- TASK TO CARRY OUT
In the template talk page discussion, which parameter does Gonnym say can stay positional, and for what reason?

- TEXT EXCERPT
┄┄┄┄┄┄

Template talk:Last N contributions

Latest comment: 10 months ago by Mathglot in topic Other uses

Feedback edit

Responding to your feedback request. As a principle, you shouldn't mix positional and non-positional parameters in a template, even more so when those parameters are optional. You wrote 3= revision timestamp format, but if I use the named parameter for |2= then I get a completely different result:

|1= can stay with a positional parameter if you really want as that is a non-optional parameter, but the rest really can't. Gonnym (talk) 07:05, 23 October 2021 (UTC)Reply

Also, and this is just my opinion in template design, you have way too many alternative names for parameters. This is really unnecessarily as editors can learn what the correct parameter name is, just as they learn what the alternative are. Additionally it makes the code more complicated and reading it unnecessarily harder. Gonnym (talk) 07:09, 23 October 2021 (UTC)Reply
I just edit-conflicted with you and lost my entire analysis, but it's basically "I trimmed the param alternatives and simplified the code".

┄┄┄┄┄┄

- SOURCE MATERIAL
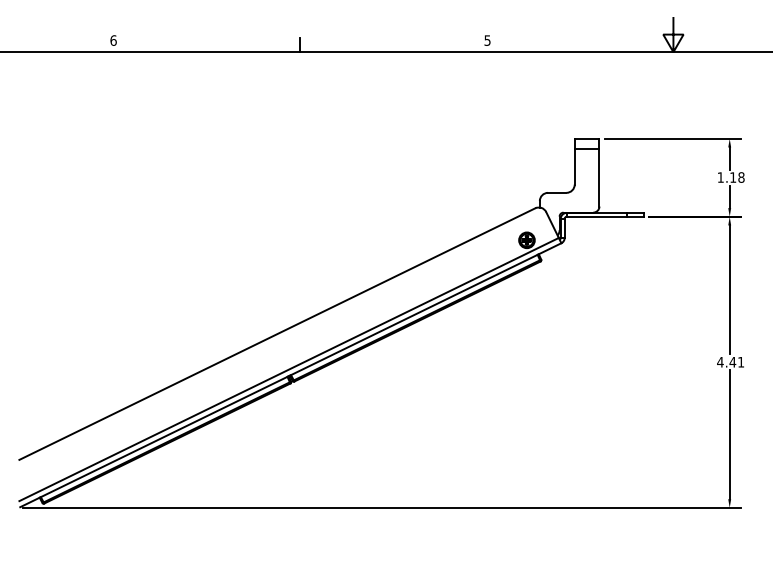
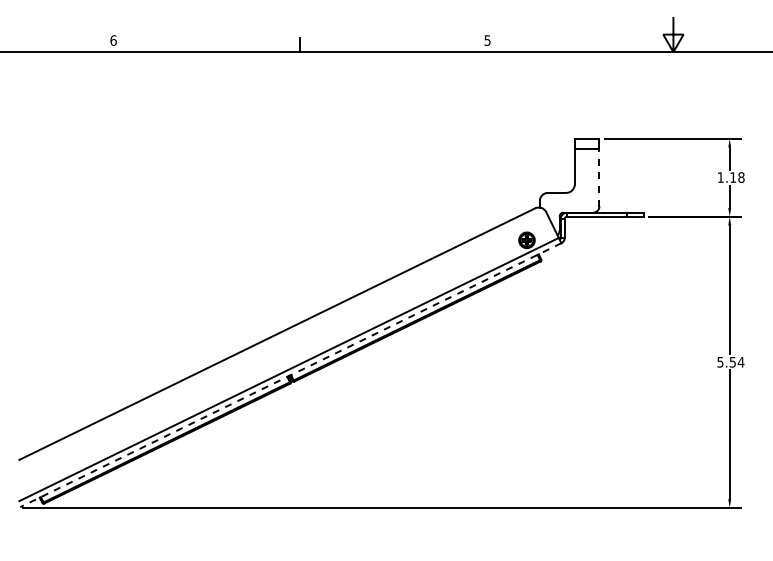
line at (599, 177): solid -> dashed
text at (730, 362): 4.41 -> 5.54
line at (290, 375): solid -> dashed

┄┄┄┄┄┄

- FINAL RESULT
The |1= parameter can stay positional because it is a non-optional parameter.